In retrospect, the recent announcement by National Oilwell Varco (NOV) that it will acquire Robbins & Myers (RBN) really shouldn't come as much of a surprise. The real surprise, rather, might be that the deal didn't come sooner than it did. Maybe NOV decided it would have been poor form to have moved earlier given that R&M only completed its transformational acquisition of T3 Energy Services a little more than 18 months ago.
Regardless of the factors behind the deal's timing, NOV picks up in R&M a number of products and services that fit well with its already expansive set of offerings. But it's R&M's blowout preventers (BOPs) and related pressure control products and services, along its artificial-lift/tubulars lineup, that seem to us to be at the heart of the deal.
Help in BOPs
Despite Cameron Int'l (CAM) receiving a public-relations black eye from the role of its equipment in the Gulf of Mexico Macondo incident, the company's BOPs continue to be the ratings leader in EnergyPoint's customer satisfaction surveys. Its ratings certainly outpace NOV's in the category.
With customer scores that are much more competitive, R&M could provide NOV a boost in both customer perception and market share when it comes to BOPs. In fact, to the extent NOV's management can bring itself to do so, it might be smart to allow R&M's management team to call the shots across its entire pressure control unit. If so, we could look back on the acquisition as the marking point in NOV's emergence as a more substantive challenger to king-of-the-hill Cameron.
We also note that the R&M deal beefs up NOV's BOP offerings and capabilities at a time when Cameron Int'l is taking aim at NOV's stranglehold on the integrated equipment market. Cameron recently completed acquisitions of LeTourneau Technologies and TTS Groups' energy unit, greatly expanding its rig and rig-related equipment offerings.
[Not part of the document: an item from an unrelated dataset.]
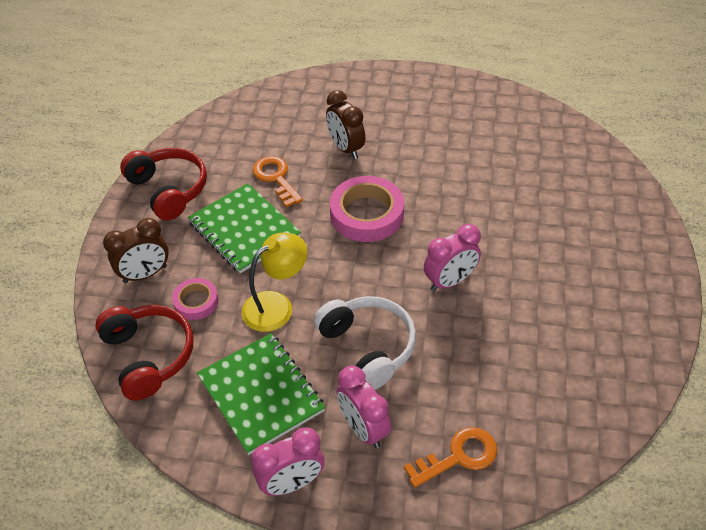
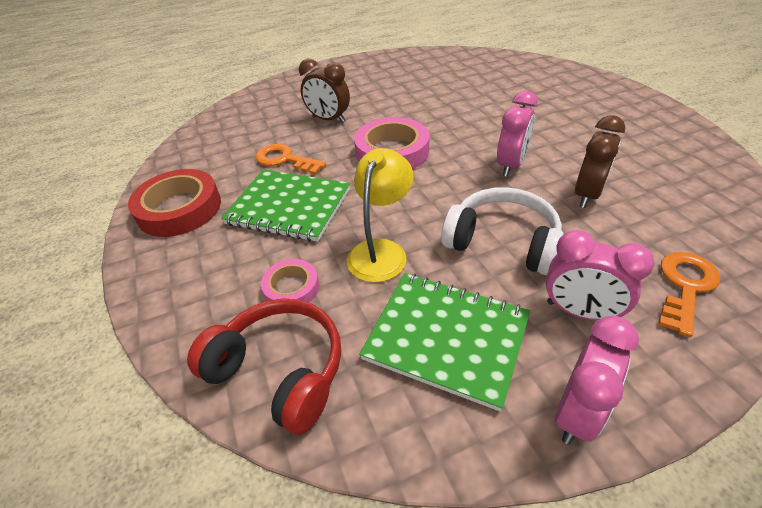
camera: 30 degrees left, 5 degrees down
(145, 274) = (209, 290): brown clock -> brown clock (587, 194)
(169, 190) = (179, 209): red headphones -> red tape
Leveraging the Organization
Regarding R&M's other product lines, we suspect most will be impassively merged into NOV's existing units. A primary intent will be to capture production efficiencies. Pushing product through NOV's vast distribution network, which now (unbelievably) includes both Wilson Supply and CE Franklin as a result of recent acquisitions, will be an objective as well.
In short, the deal does seem to make strategic sense. The real question is whether the marketplace a year from now will view it as a lasting upgrade to NOV's product line and organization. If not, it's just another market-share grab that offers little in the way of true romance.